Mapping a structure to uint64_t

Question

What is the right way to convert the structure below to uint64_t?

struct Data
{
    uint64_t sign : 1;
    uint64_t exp : 4;
    uint64_t man : 8;
};

static_assert(sizeof(Data) == sizeof(uint64_t));

the obvious one is

Data data;
uint64_t n = *(reinterpret_cast<const uint64_t*>(&data));

but it does not compile as constexpr and produces the following warnings in GCC:

dereferencing type-punned pointer will break strict-aliasing rules [-Wstrict-aliasing]

EDIT1:

The value of resulting uint64_t may be different with different compilers. But the value of Data structure should be the same when I convert it back from uint64_t.

So, saying more exactly I need:

Data data;
uint64_t n = convert(data);
Data data2 = convert_back(n);
static_assert(data == data2);

Answer 1

You std::memcpy the structure to an uint64_t. std::memcpy is a legal way to perform type punning, it is allowed since your structure is trivially-copyable.

---

In C++20 there is also std::bit_cast.

Unlike std::memcpy it's constexpr, but to make it work at compile-time I had to add uint64_t : 51; at the end of the struct.

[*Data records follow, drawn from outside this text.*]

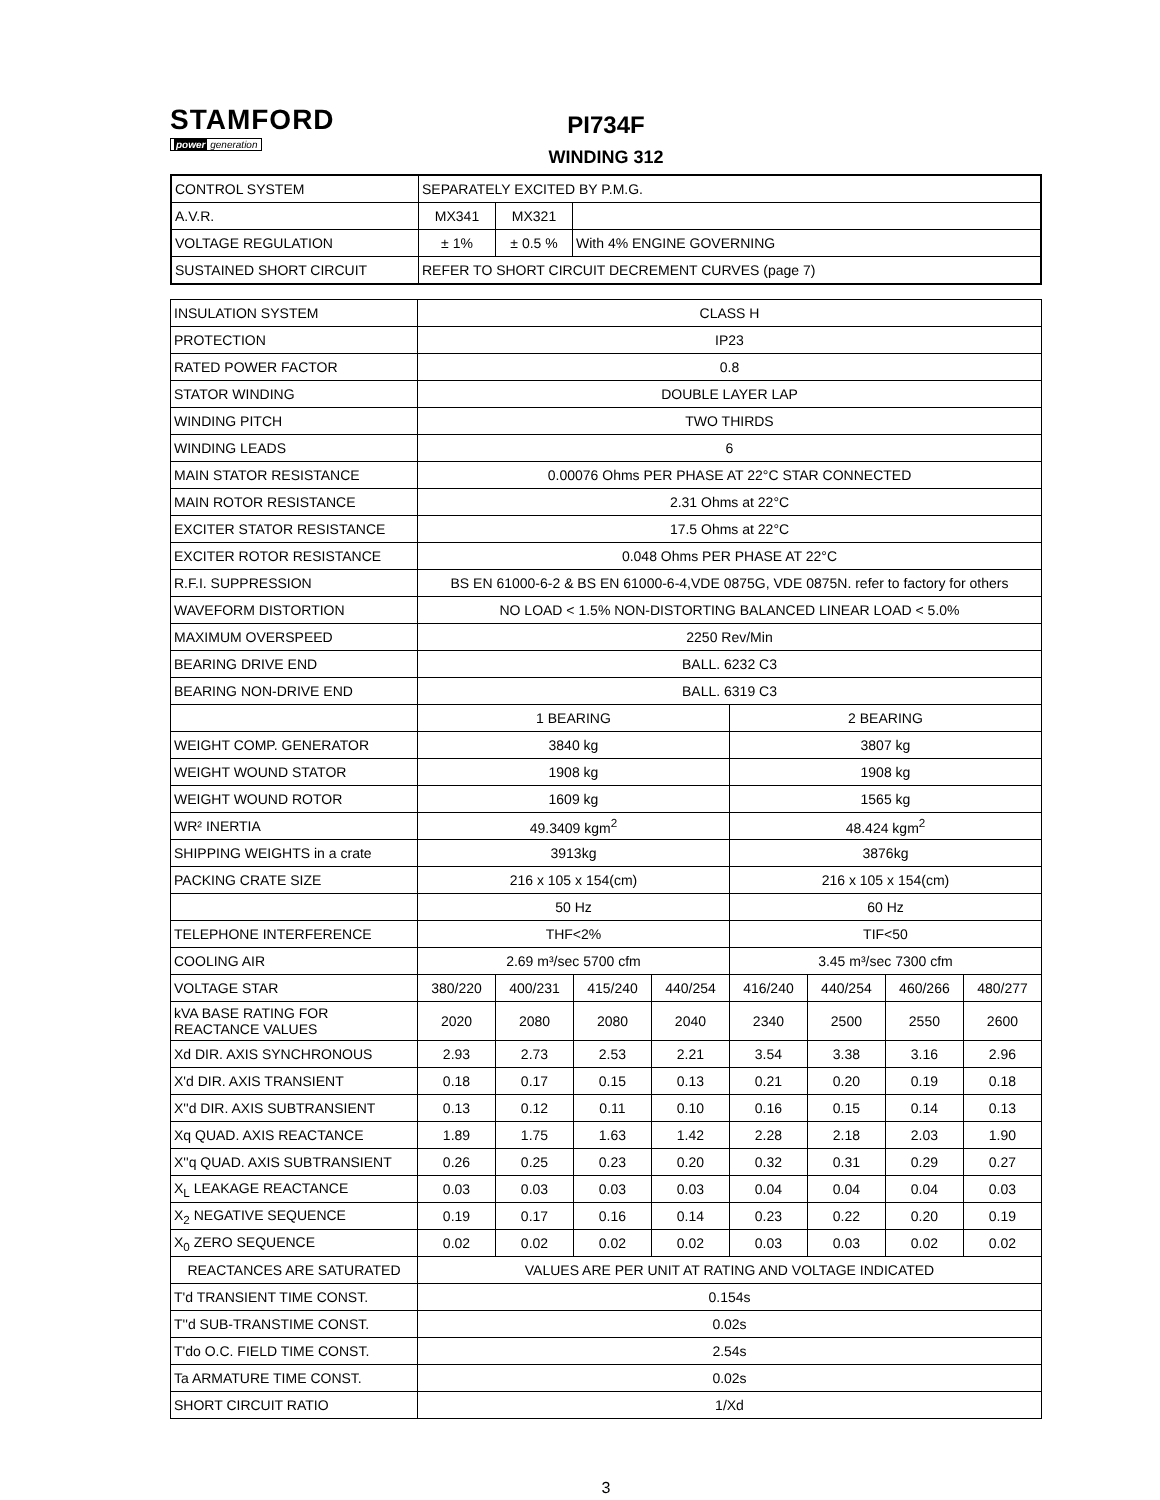STAMFORD
power generation
PI734F
WINDING 312
| CONTROL SYSTEM | SEPARATELY EXCITED BY P.M.G. | | |
| A.V.R. | MX341 | MX321 | |
| VOLTAGE REGULATION | ± 1% | ± 0.5 % | With 4% ENGINE GOVERNING |
| SUSTAINED SHORT CIRCUIT | REFER TO SHORT CIRCUIT DECREMENT CURVES (page 7) | | |
| INSULATION SYSTEM | CLASS H | | | | | | | |
| PROTECTION | IP23 | | | | | | | |
| RATED POWER FACTOR | 0.8 | | | | | | | |
| STATOR WINDING | DOUBLE LAYER LAP | | | | | | | |
| WINDING PITCH | TWO THIRDS | | | | | | | |
| WINDING LEADS | 6 | | | | | | | |
| MAIN STATOR RESISTANCE | 0.00076 Ohms PER PHASE AT 22°C STAR CONNECTED | | | | | | | |
| MAIN ROTOR RESISTANCE | 2.31 Ohms at 22°C | | | | | | | |
| EXCITER STATOR RESISTANCE | 17.5 Ohms at 22°C | | | | | | | |
| EXCITER ROTOR RESISTANCE | 0.048 Ohms PER PHASE AT 22°C | | | | | | | |
| R.F.I. SUPPRESSION | BS EN 61000-6-2 & BS EN 61000-6-4,VDE 0875G, VDE 0875N. refer to factory for others | | | | | | | |
| WAVEFORM DISTORTION | NO LOAD < 1.5% NON-DISTORTING BALANCED LINEAR LOAD < 5.0% | | | | | | | |
| MAXIMUM OVERSPEED | 2250 Rev/Min | | | | | | | |
| BEARING DRIVE END | BALL. 6232 C3 | | | | | | | |
| BEARING NON-DRIVE END | BALL. 6319 C3 | | | | | | | |
| | 1 BEARING | | | | 2 BEARING | | | |
| WEIGHT COMP. GENERATOR | 3840 kg | | | | 3807 kg | | | |
| WEIGHT WOUND STATOR | 1908 kg | | | | 1908 kg | | | |
| WEIGHT WOUND ROTOR | 1609 kg | | | | 1565 kg | | | |
| WR² INERTIA | 49.3409 kgm<sup>2</sup> | | | | 48.424 kgm<sup>2</sup> | | | |
| SHIPPING WEIGHTS in a crate | 3913kg | | | | 3876kg | | | |
| PACKING CRATE SIZE | 216 x 105 x 154(cm) | | | | 216 x 105 x 154(cm) | | | |
| | 50 Hz | | | | 60 Hz | | | |
| TELEPHONE INTERFERENCE | THF<2% | | | | TIF<50 | | | |
| COOLING AIR | 2.69 m³/sec 5700 cfm | | | | 3.45 m³/sec 7300 cfm | | | |
| VOLTAGE STAR | 380/220 | 400/231 | 415/240 | 440/254 | 416/240 | 440/254 | 460/266 | 480/277 |
| kVA BASE RATING FOR REACTANCE VALUES | 2020 | 2080 | 2080 | 2040 | 2340 | 2500 | 2550 | 2600 |
| Xd DIR. AXIS SYNCHRONOUS | 2.93 | 2.73 | 2.53 | 2.21 | 3.54 | 3.38 | 3.16 | 2.96 |
| X'd DIR. AXIS TRANSIENT | 0.18 | 0.17 | 0.15 | 0.13 | 0.21 | 0.20 | 0.19 | 0.18 |
| X''d DIR. AXIS SUBTRANSIENT | 0.13 | 0.12 | 0.11 | 0.10 | 0.16 | 0.15 | 0.14 | 0.13 |
| Xq QUAD. AXIS REACTANCE | 1.89 | 1.75 | 1.63 | 1.42 | 2.28 | 2.18 | 2.03 | 1.90 |
| X''q QUAD. AXIS SUBTRANSIENT | 0.26 | 0.25 | 0.23 | 0.20 | 0.32 | 0.31 | 0.29 | 0.27 |
| X<sub>L</sub> LEAKAGE REACTANCE | 0.03 | 0.03 | 0.03 | 0.03 | 0.04 | 0.04 | 0.04 | 0.03 |
| X<sub>2</sub> NEGATIVE SEQUENCE | 0.19 | 0.17 | 0.16 | 0.14 | 0.23 | 0.22 | 0.20 | 0.19 |
| X<sub>0</sub> ZERO SEQUENCE | 0.02 | 0.02 | 0.02 | 0.02 | 0.03 | 0.03 | 0.02 | 0.02 |
| REACTANCES ARE SATURATED | VALUES ARE PER UNIT AT RATING AND VOLTAGE INDICATED | | | | | | | |
| T'd TRANSIENT TIME CONST. | 0.154s | | | | | | | |
| T''d SUB-TRANSTIME CONST. | 0.02s | | | | | | | |
| T'do O.C. FIELD TIME CONST. | 2.54s | | | | | | | |
| Ta ARMATURE TIME CONST. | 0.02s | | | | | | | |
| SHORT CIRCUIT RATIO | 1/Xd | | | | | | | |
3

Interestingly, Clang (unlike GCC and MSVC) refused to perform it at compile-time:

note: constexpr bit_cast involving bit-field is not yet supported

Answer 2

The conversion is not "obvious" because the exact layout of Data is implementation defined (see bit field). Moreover, your cast via pointers breaks strict aliasing, as the error suggests. There is no uint64_t stored at the adress of data.

You can convert it like this:

constexpr uint64_t Data_2_uint(const Data& d){
    return d.sign + (d.exp << 1) + (d.man << 5);
}